The most important thing is that border force needs to be trained and briefed properly. Even during normal times their knowledge of what is allowed are patchy, and my last international experience with them during COVID-19 can be summarised as “lost”. 

They don’t know what they are doing and there is not enough of them even when they know very well the processing will take longer to do. They don’t seemed to think the big mass of people waiting in line in front of them and barely able to keep safe distancing is actually posing a health risk to everyone including themselves 

Singapore Airlines - KrisFlyer

28 Jun 2019

Total posts 78

Friendly reminder: many of us aren't "visitors." I'm on a skilled migrant visa. Many like me have lived in Australia and called it home for years and spent the last two years (especially here in Melbourne) living through lockdowns, restrictions and all the rest, paying tax and contributing to the economy while being eligible for few to no benefits, gotten jabbed, and all around done our part --- yet we're still excluded from the initial border reopening because we are "temporary residents."

I'm all for letting Australians stranded overseas home first. But my neighbours now planning Christmas holidays in Fiji and Hawaii (and hey - good on them!) doesn't help bring stranded Aussies home, and it's absurd that this has been prioritised ahead of people like me being allowed to leave and return to see ageing parents.

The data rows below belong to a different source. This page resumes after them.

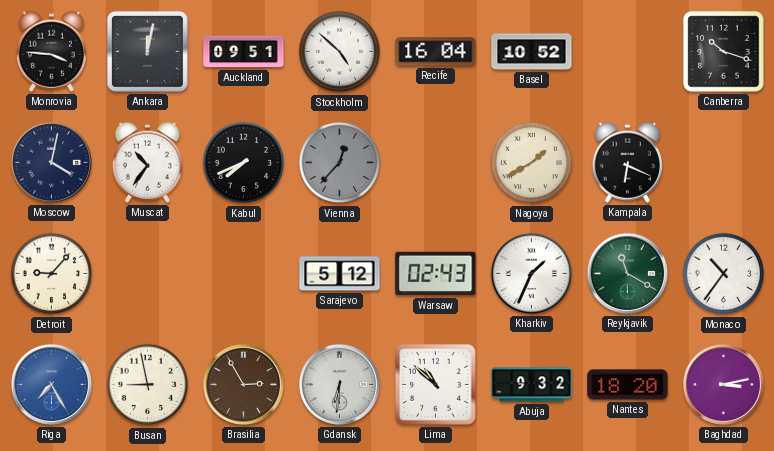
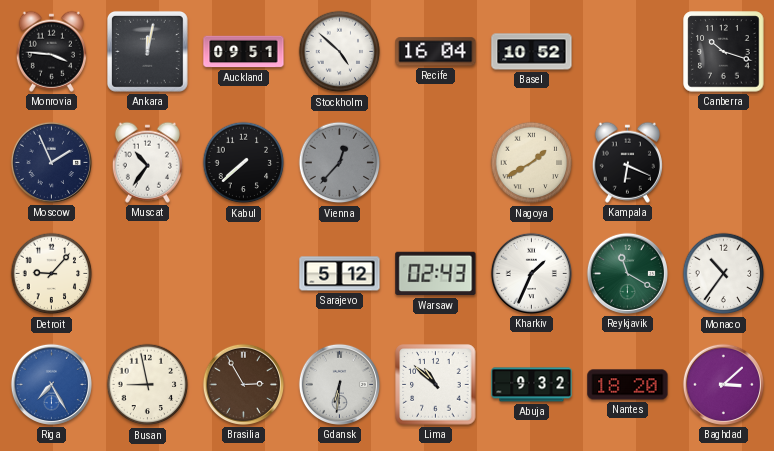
Moscow: 4:02 -> 1:56
Kabul: 7:41 -> 7:38
Baghdad: 3:13 -> 3:08
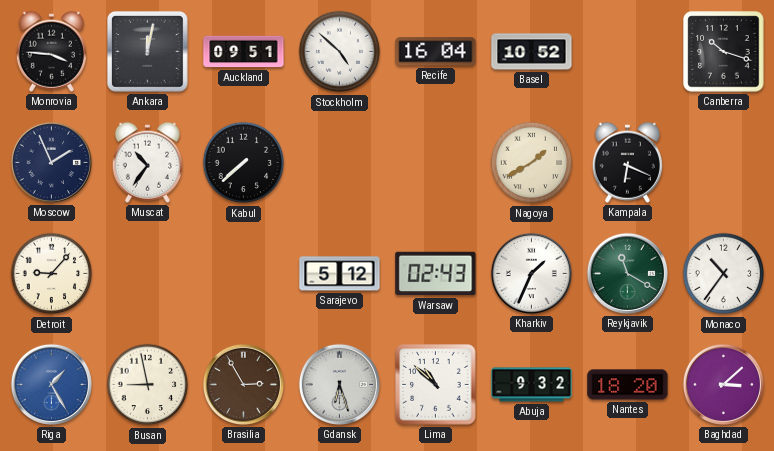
Vienna: 12:37 -> none
Riga: 7:25 -> 1:25
Gdansk: 6:31 -> 6:27
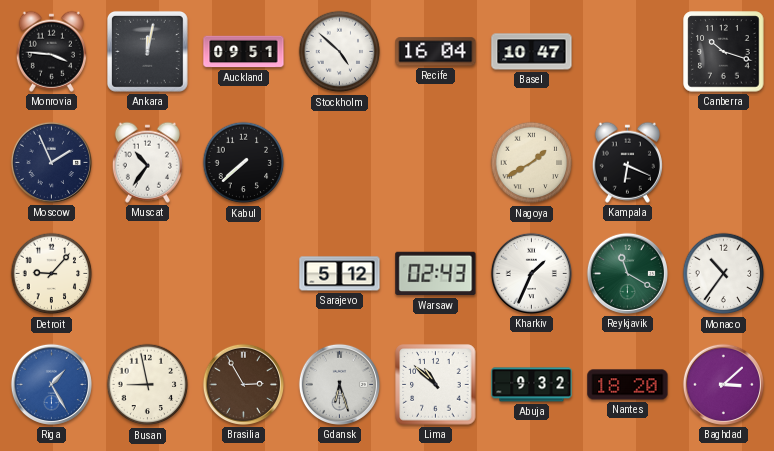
Basel: 10:52 -> 10:47
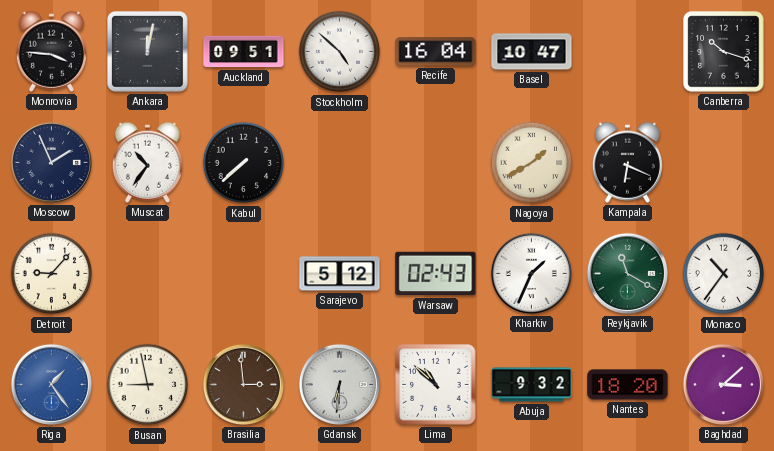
Riga: 1:25 -> 1:24
Brasilia: 2:55 -> 2:59
Gdansk: 6:27 -> 6:31
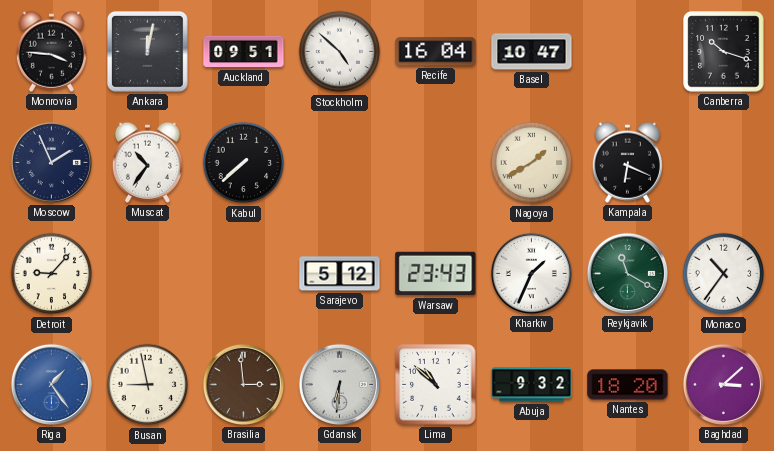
Warsaw: 02:43 -> 23:43
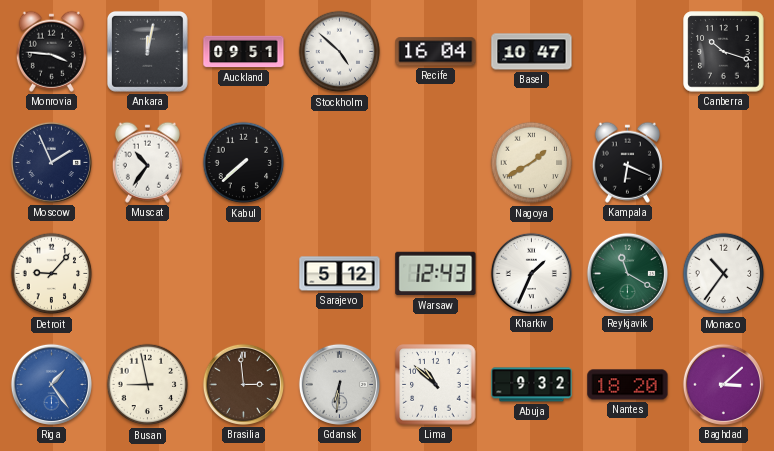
Warsaw: 23:43 -> 12:43
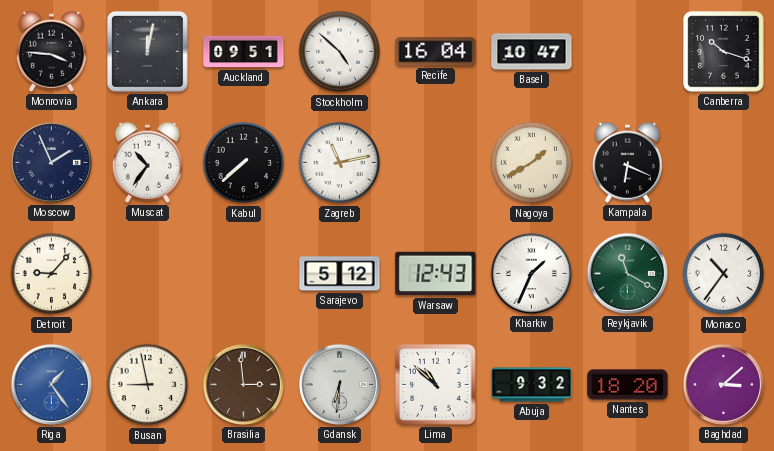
Zagreb: none -> 11:13
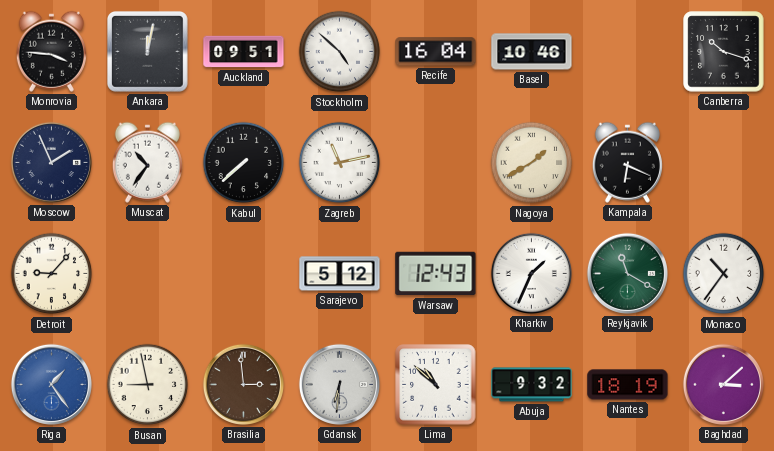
Basel: 10:47 -> 10:46
Nantes: 18:20 -> 18:19
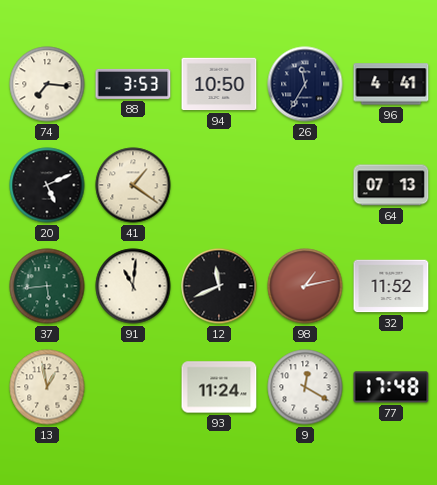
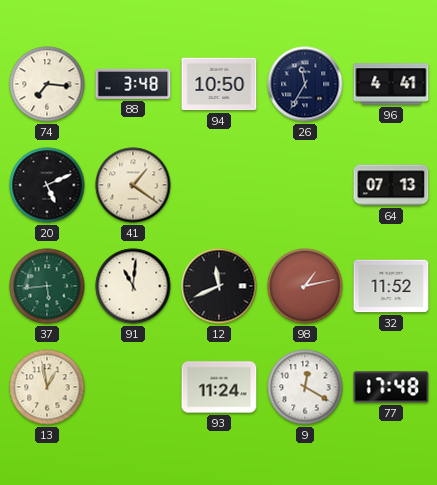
88: 3:53 -> 3:48
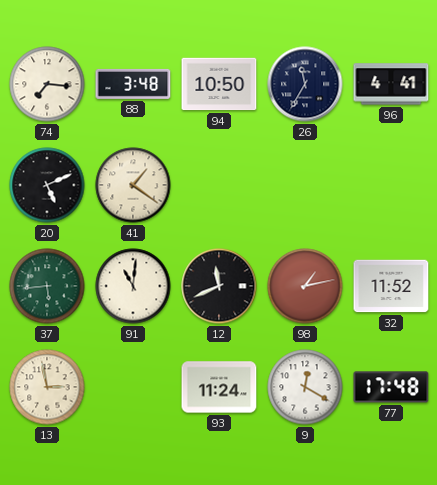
64: 07:13 -> none
13: 12:58 -> 2:58
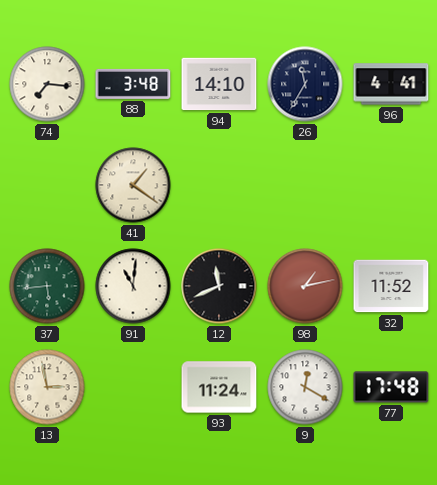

We either believe in vaccination or we don't, and this staged nonsense that doesn't actually help those we've abandoned overseas while continuing to punish people with the wrong passport or visa type is just so sadly par for the course yet needlessly cruel.

05 Oct 2017

Total posts 527

While I agree with you, in many countries all foreigners who are not permanent residents are viewed as tourists, so don't be surprised if Australia doesn't see you as much of a priority as a citizen.